Exercise details
Your answer must be an exact copy of the data, without any pictures.

Source material
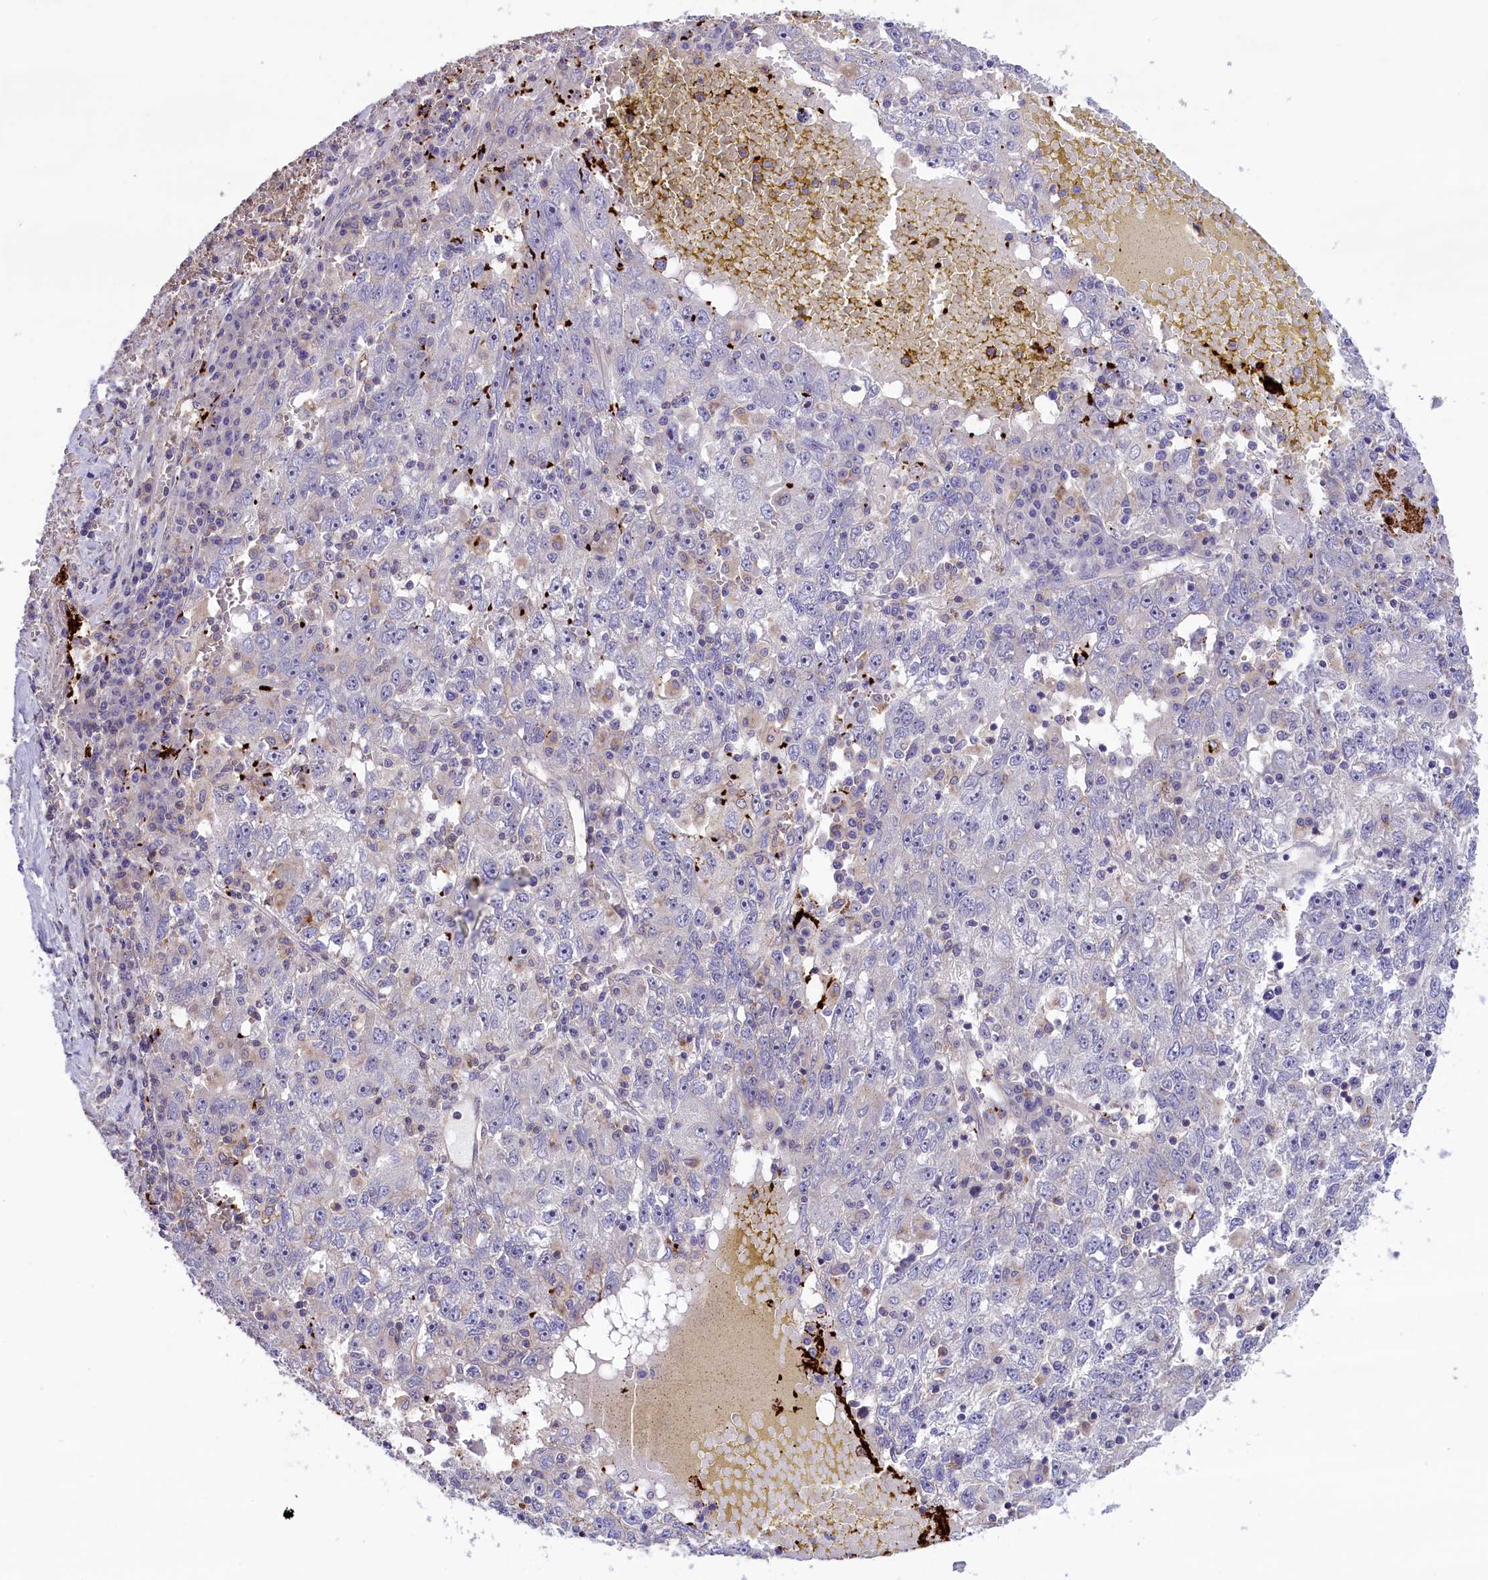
{"staining": {"intensity": "negative", "quantity": "none", "location": "none"}, "tissue": "liver cancer", "cell_type": "Tumor cells", "image_type": "cancer", "snomed": [{"axis": "morphology", "description": "Carcinoma, Hepatocellular, NOS"}, {"axis": "topography", "description": "Liver"}], "caption": "This photomicrograph is of liver cancer stained with IHC to label a protein in brown with the nuclei are counter-stained blue. There is no expression in tumor cells.", "gene": "HEATR3", "patient": {"sex": "male", "age": 49}}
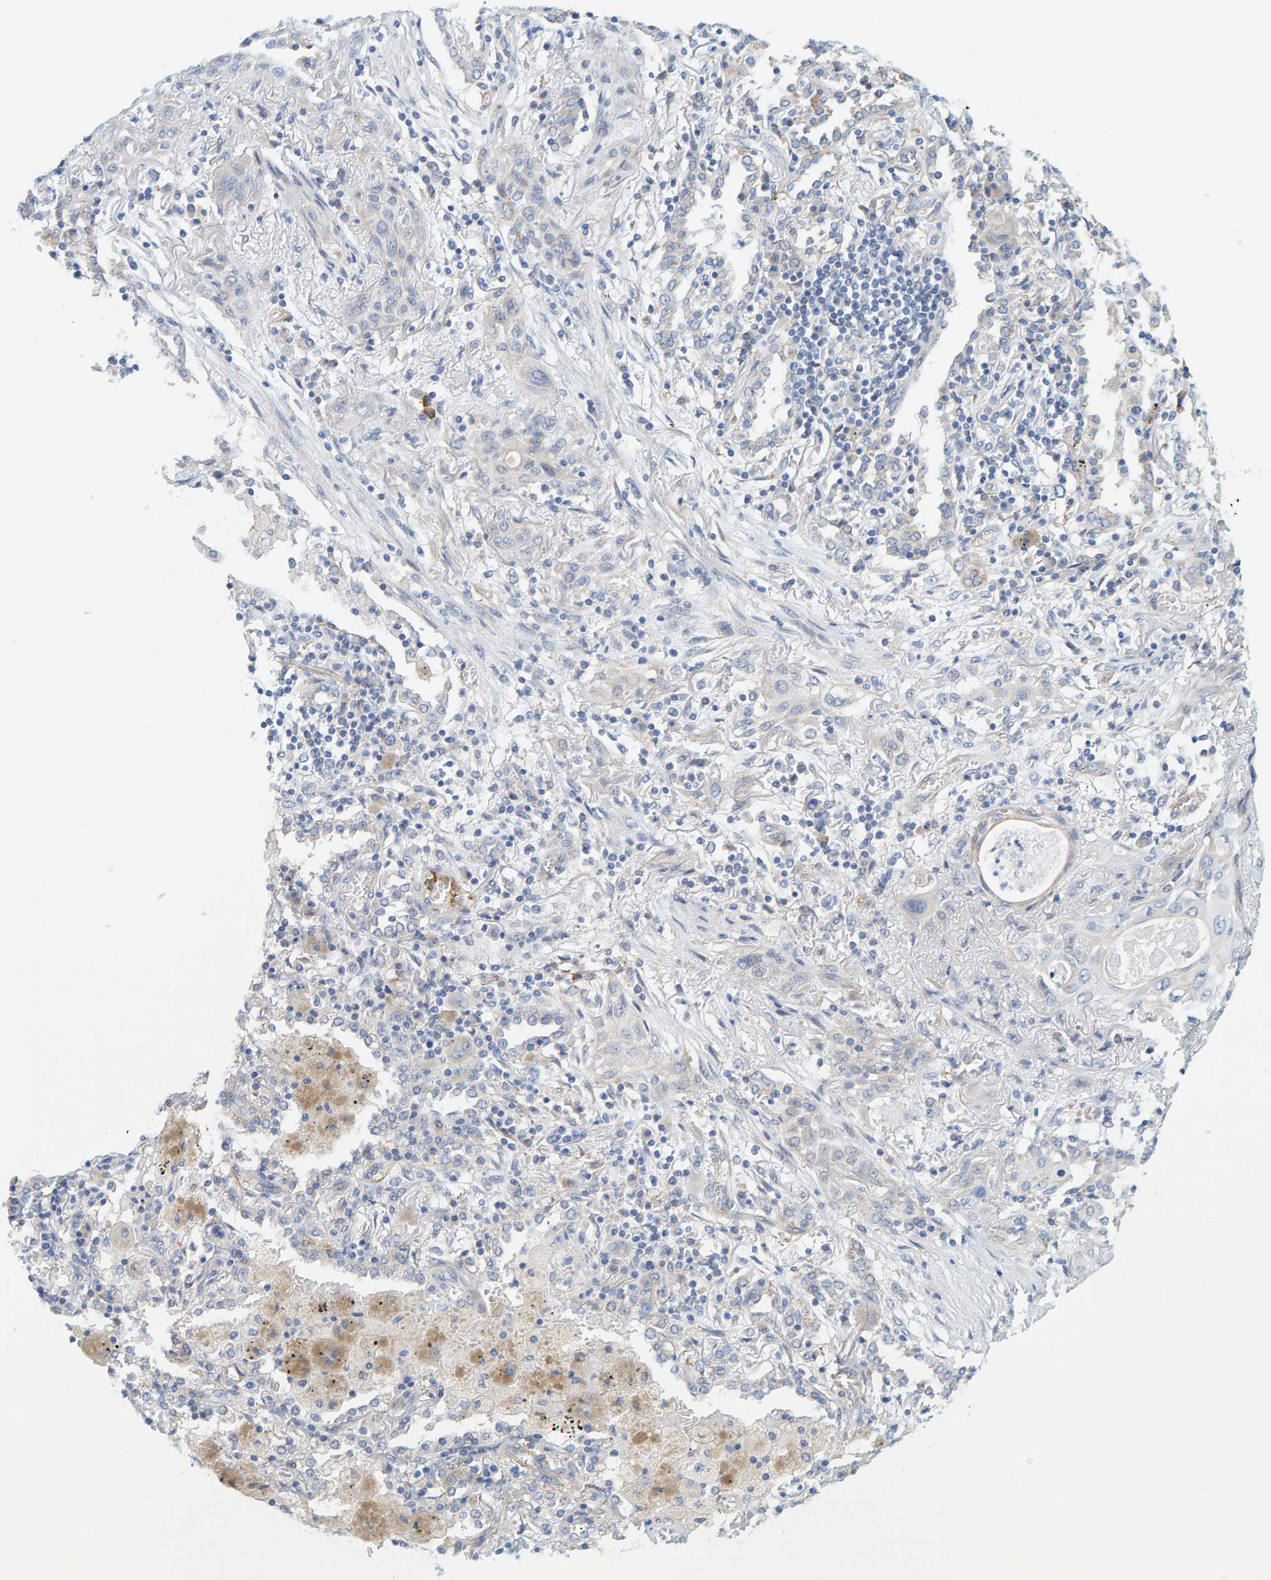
{"staining": {"intensity": "negative", "quantity": "none", "location": "none"}, "tissue": "lung cancer", "cell_type": "Tumor cells", "image_type": "cancer", "snomed": [{"axis": "morphology", "description": "Squamous cell carcinoma, NOS"}, {"axis": "topography", "description": "Lung"}], "caption": "Histopathology image shows no protein positivity in tumor cells of lung cancer tissue.", "gene": "MAP1B", "patient": {"sex": "female", "age": 47}}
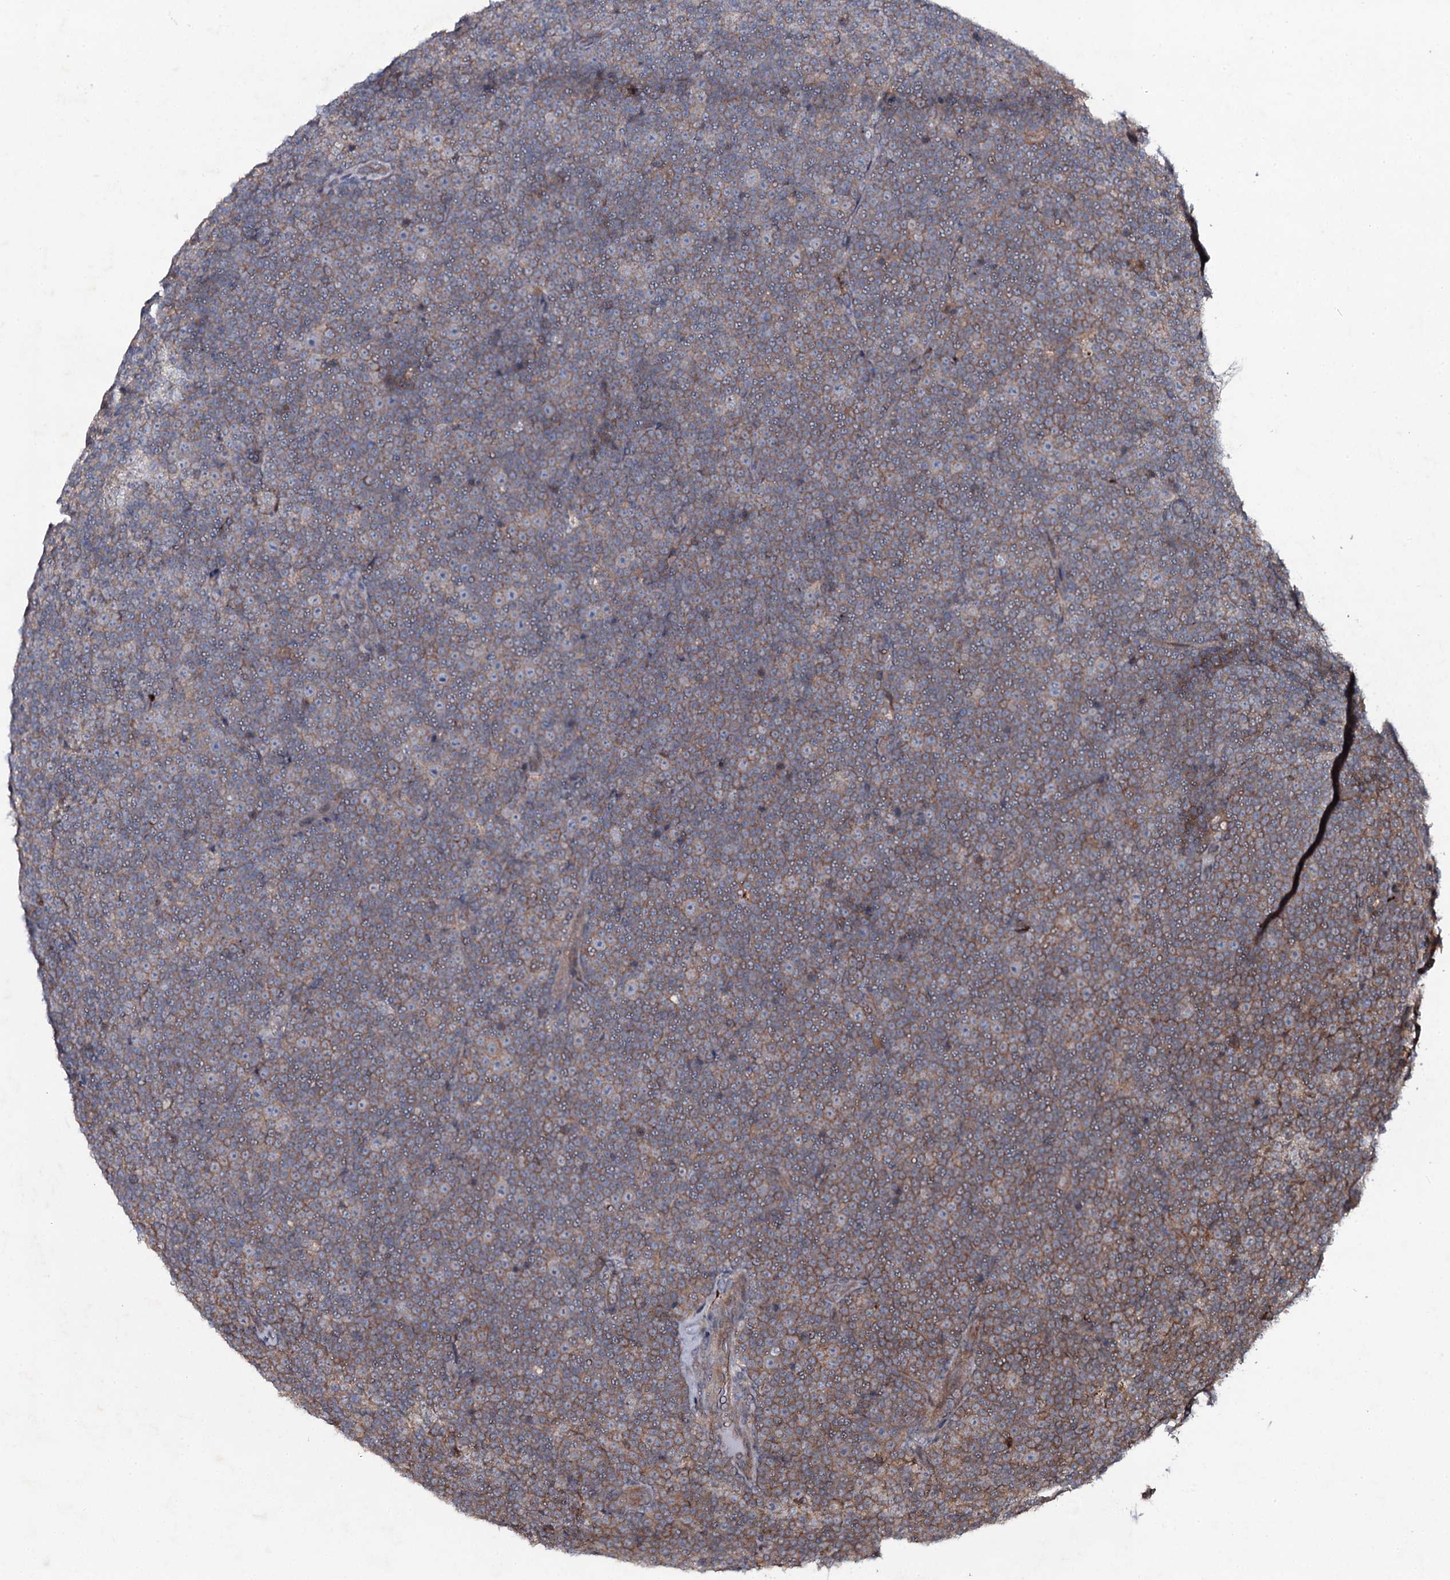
{"staining": {"intensity": "weak", "quantity": "25%-75%", "location": "cytoplasmic/membranous"}, "tissue": "lymphoma", "cell_type": "Tumor cells", "image_type": "cancer", "snomed": [{"axis": "morphology", "description": "Malignant lymphoma, non-Hodgkin's type, Low grade"}, {"axis": "topography", "description": "Lymph node"}], "caption": "A high-resolution photomicrograph shows immunohistochemistry (IHC) staining of lymphoma, which displays weak cytoplasmic/membranous staining in approximately 25%-75% of tumor cells.", "gene": "SNAP23", "patient": {"sex": "female", "age": 67}}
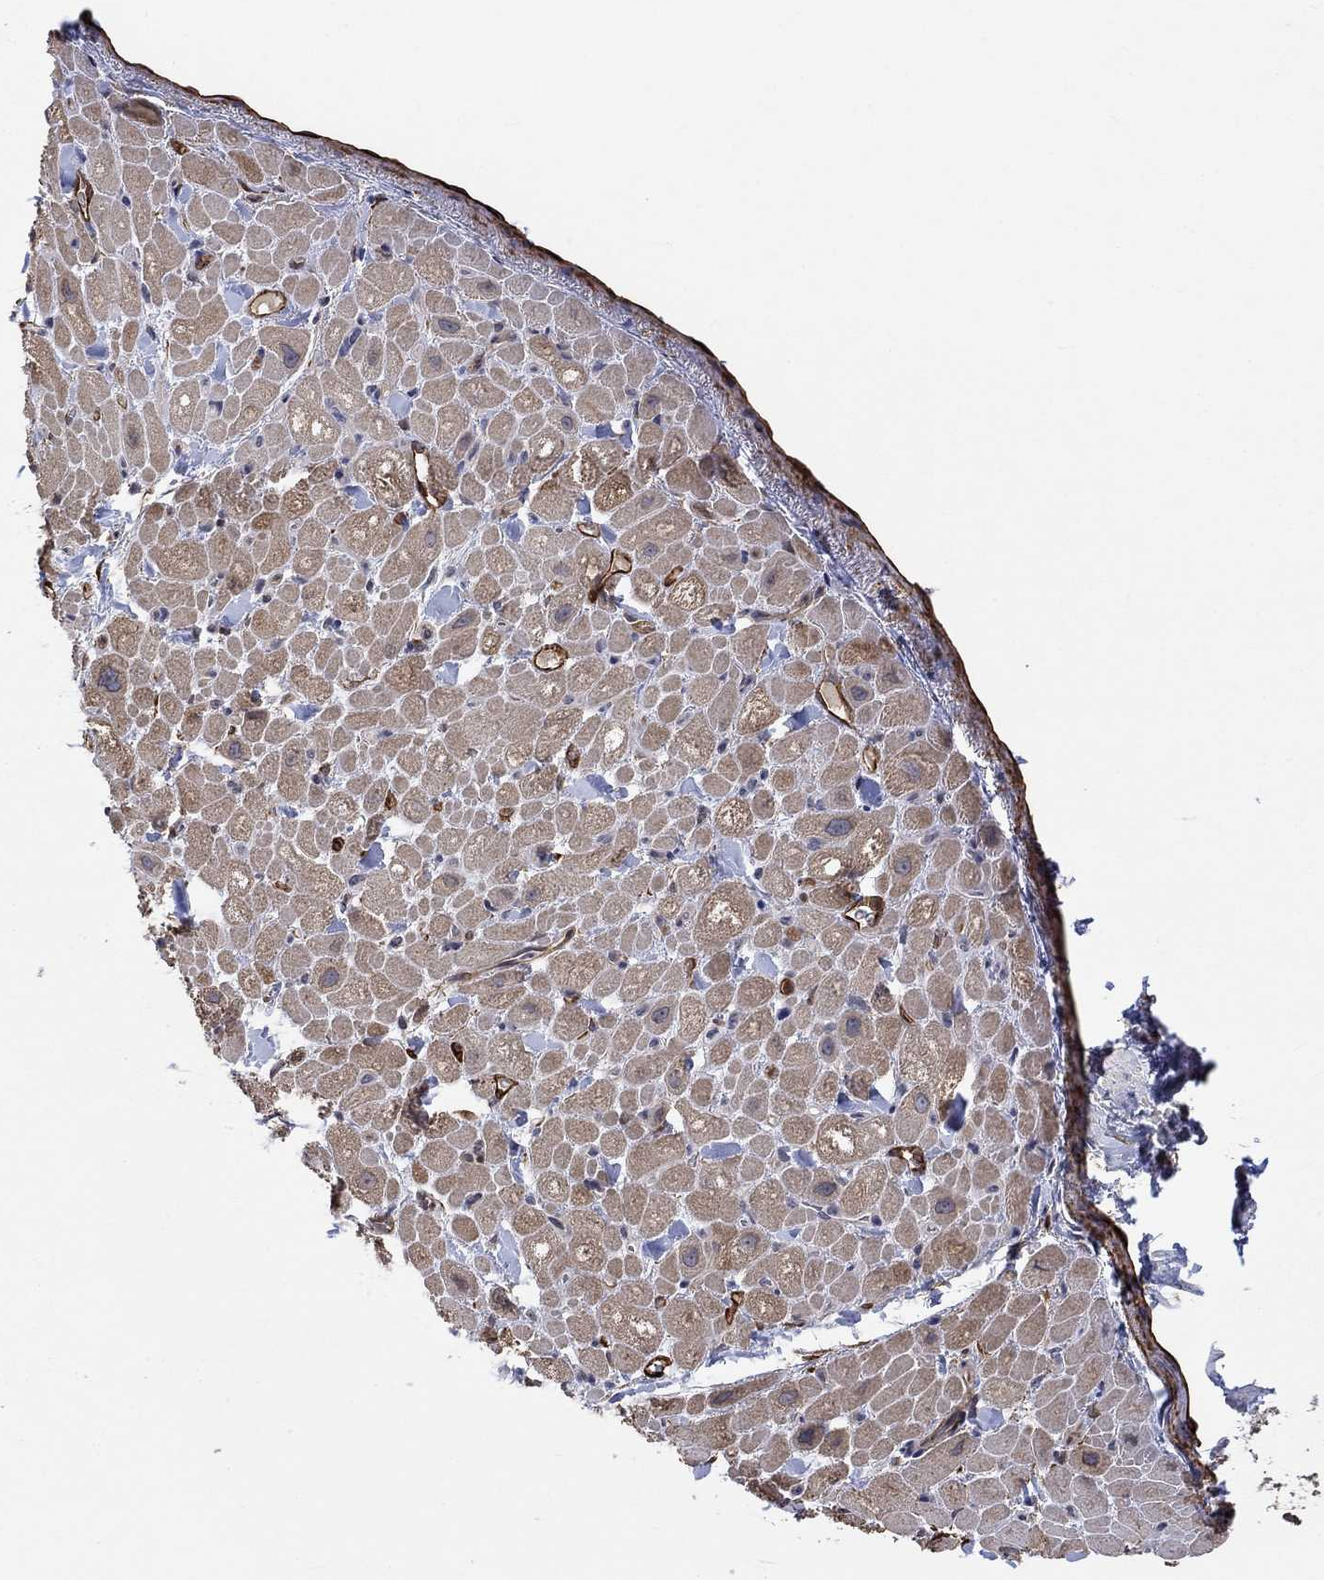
{"staining": {"intensity": "moderate", "quantity": "25%-75%", "location": "cytoplasmic/membranous"}, "tissue": "heart muscle", "cell_type": "Cardiomyocytes", "image_type": "normal", "snomed": [{"axis": "morphology", "description": "Normal tissue, NOS"}, {"axis": "topography", "description": "Heart"}], "caption": "Protein staining of normal heart muscle demonstrates moderate cytoplasmic/membranous positivity in approximately 25%-75% of cardiomyocytes.", "gene": "TGM2", "patient": {"sex": "male", "age": 60}}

Result
{"staining": {"intensity": "negative", "quantity": "none", "location": "none"}, "tissue": "liver cancer", "cell_type": "Tumor cells", "image_type": "cancer", "snomed": [{"axis": "morphology", "description": "Carcinoma, Hepatocellular, NOS"}, {"axis": "topography", "description": "Liver"}], "caption": "This photomicrograph is of liver cancer stained with IHC to label a protein in brown with the nuclei are counter-stained blue. There is no expression in tumor cells.", "gene": "HEATR3", "patient": {"sex": "male", "age": 49}}
{"staining": {"intensity": "negative", "quantity": "none", "location": "none"}, "tissue": "lung cancer", "cell_type": "Tumor cells", "image_type": "cancer", "snomed": [{"axis": "morphology", "description": "Squamous cell carcinoma, NOS"}, {"axis": "topography", "description": "Lung"}], "caption": "Histopathology image shows no protein positivity in tumor cells of lung cancer tissue.", "gene": "MAP1B", "patient": {"sex": "female", "age": 47}}
{"staining": {"intensity": "weak", "quantity": "25%-75%", "location": "cytoplasmic/membranous"}, "tissue": "lymphoma", "cell_type": "Tumor cells", "image_type": "cancer", "snomed": [{"axis": "morphology", "description": "Malignant lymphoma, non-Hodgkin's type, Low grade"}, {"axis": "topography", "description": "Lymph node"}], "caption": "A high-resolution photomicrograph shows immunohistochemistry (IHC) staining of lymphoma, which displays weak cytoplasmic/membranous staining in approximately 25%-75% of tumor cells.", "gene": "SNAP23", "patient": {"sex": "female", "age": 67}}
{"staining": {"intensity": "moderate", "quantity": "25%-75%", "location": "cytoplasmic/membranous"}, "tissue": "heart muscle", "cell_type": "Cardiomyocytes", "image_type": "normal", "snomed": [{"axis": "morphology", "description": "Normal tissue, NOS"}, {"axis": "topography", "description": "Heart"}], "caption": "Protein staining of normal heart muscle demonstrates moderate cytoplasmic/membranous positivity in approximately 25%-75% of cardiomyocytes.", "gene": "TGM2", "patient": {"sex": "male", "age": 60}}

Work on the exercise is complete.